Wikipedia:Articles for deletion/Paul Cromie
From Wikipedia, the free encyclopedia
- The following discussion is an archived debate of the proposed deletion of the article below. Please do not modify it. Subsequent comments should be made on the appropriate discussion page (such as the article's talk page or in a deletion review). No further edits should be made to this page.
The result was keep. — CharlotteWebb 05:57, 29 October 2006 (UTC)
[edit] Paul Cromie
I nominate this page for deletion on the grounds that the person is not notable except for the fact that he is a BNP councillor. I suspect a bit of BNP self-promotion.--Ketlan 23:37, 21 October 2006 (UTC)
- Keep In the article's discussion page I wrote "He's prominent all right. Elected as a Bradford councillor (beating Conservative sitting member). Features regularly in BNP publications." (And my apologies for the oversight in not signing that.) I don't know why this article was started, but I have added some detail to it. It is not my intention to promote the BNP and self-promotion is out of the question here. Here's why he is notable. (I am now going to stray into POV areas, but this is a discusssion where views are allowed and expected, not an article, so OK.) He is notable not because he was ELECTED, not because he is a COUNCILLOR, not because he BEAT A SITTING CANDIDATE from a mainstream party, but because he is all of that AND represents a neo-Nazi party. That makes him stand out from the run-of-the-mill. The BNP uses him as a mask of respectability ("look, we have a councillor who beat the Tories"). In addition, there are background issues (not yet resolved, but you will find them if you do a Google search) that suggest bribery of voters, police raids etc etc. How to cover these in the article without accusations of bias I don't know, but I'm working on it. Emeraude 00:09, 22 October 2006 (UTC)

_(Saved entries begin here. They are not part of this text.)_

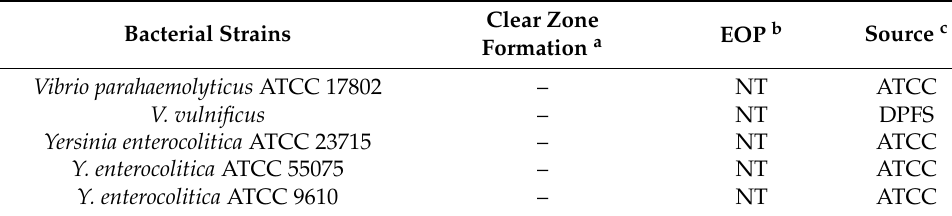
Table 1. Cont. Bacterial Strains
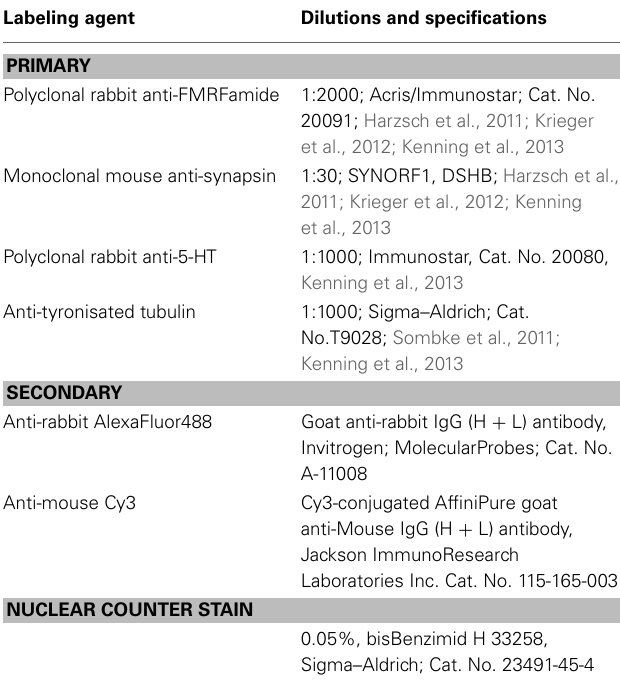
Table 1 | Primary and secondary antibodies used in the study. Labeling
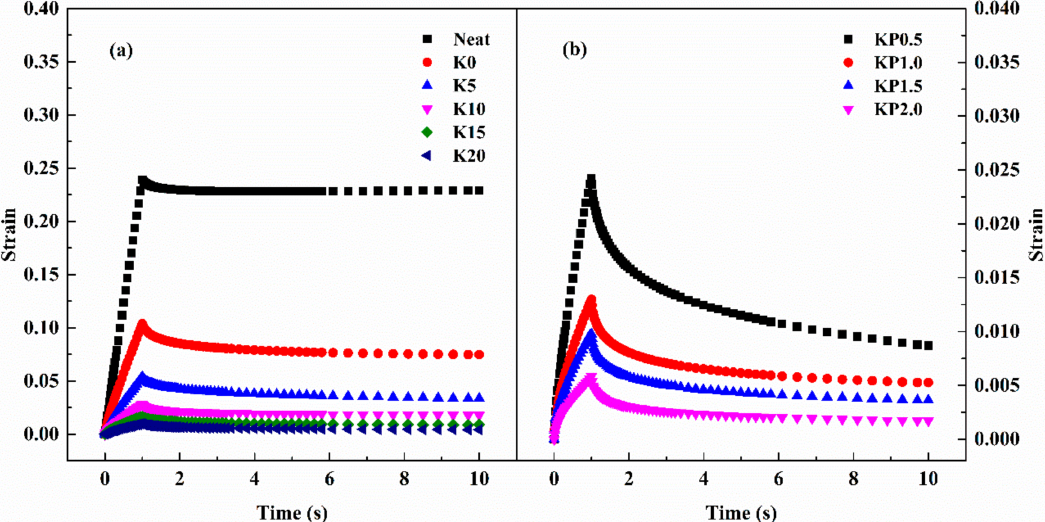
Figure 6. Typical one cycle of creep-recovery at 0.1 kPa and 60 ◦ C: ( a ) SBS/OSDOA-modified asphalts; ( b ) composite modified asphalts.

- Delete The fact that he's a current councillor, having beaten an assortment of other parties, is irrelevant - other BNP councillors (indeed, many councillors from any party) are in precisely the same position of having beaten a sitting councillor to get where they are. I used to be a councillor and I beat a sitting councillor but I'm not in here.
I know of the background issues involved (and I'd leave off mentioning that in the article at all until verdicts are in if I were you, to avoid any chance of litigation) but I don't consider that this marks him out - so many BNP councillors have criminal records that he would still be no great exception even if he should be tried and found guilty. I'm inclined to let it go just because you used the phrase 'neo-nazi' but I don't think these people should be legitimised in any way unless they've done something exceptional (like Derek Beacon, for example).
- Regarding the lack of signature - no problem, I'm always forgetting to do it, too.--Ketlan 05:34, 22 October 2006 (UTC)
- Comment. I found a newspaper story about accusations of vote-buying and added it as a reference. I don't know whether that makes the person notable or not. --TruthbringerToronto (Talk | contribs) 16:56, 22 October 2006 (UTC)
- Keep. I share Ketlan's distate for legitimizing neo-Nazis but factual reporting of their electoral successes is proper encyclopedic material. JamesMLane t c 11:17, 24 October 2006 (UTC)
- Keep per Emeraude. Catchpole 21:04, 26 October 2006 (UTC)
- The above discussion is preserved as an archive of the debate. Please do not modify it. Subsequent comments should be made on the appropriate discussion page (such as the article's talk page or in a deletion review). No further edits should be made to this page.